(Beginning of Data shown)

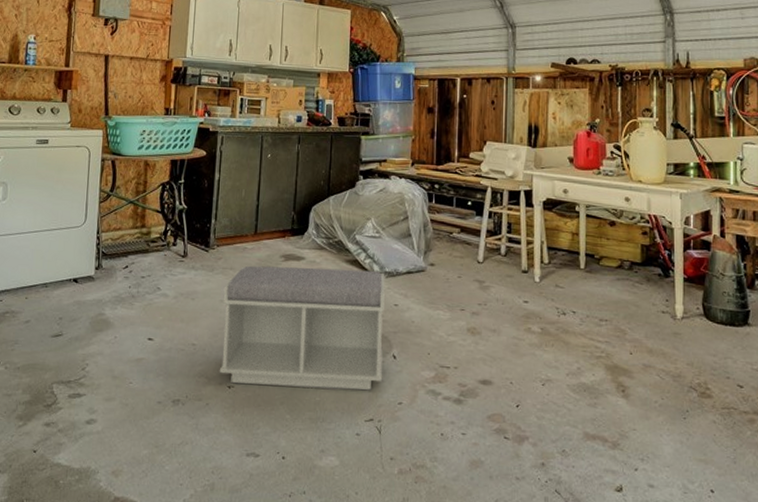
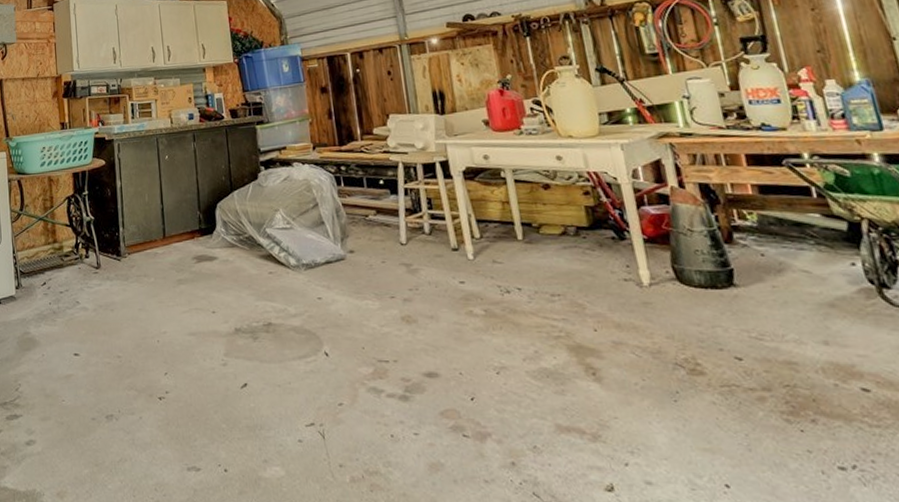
bench: present [219,265,385,391] -> none [140,264,318,395]

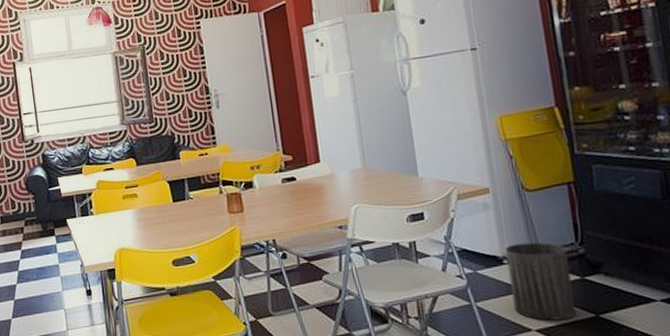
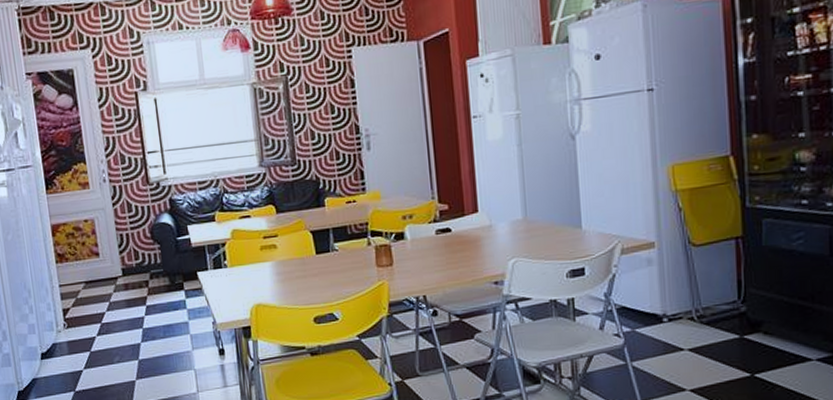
trash can: present [505,242,576,321] -> none [666,300,731,380]

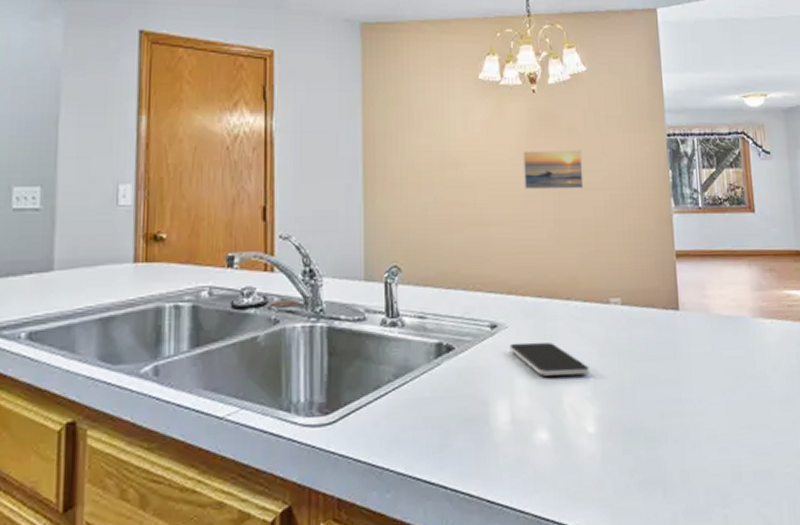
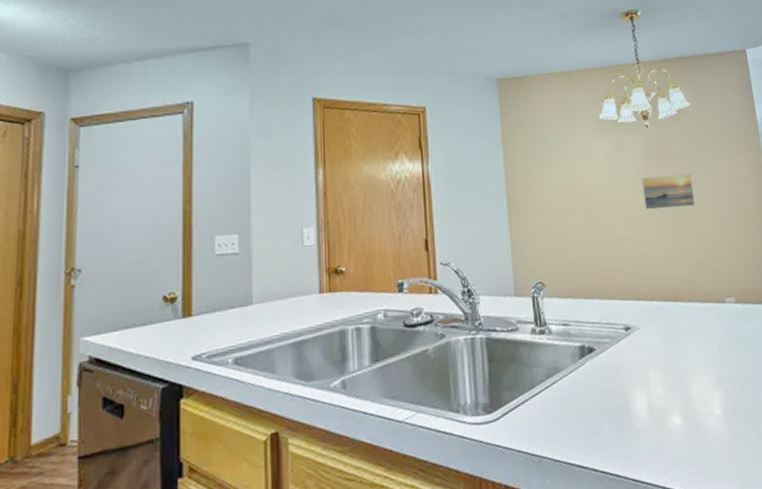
smartphone: present [509,342,589,376] -> none [642,339,713,369]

(End of Data shown)

- Task: Output the data exactly as it appears. The pictures do not belong in it.

- Task output:
bench: present [219,265,385,391] -> none [140,264,318,395]

trash can: present [505,242,576,321] -> none [666,300,731,380]

smartphone: present [509,342,589,376] -> none [642,339,713,369]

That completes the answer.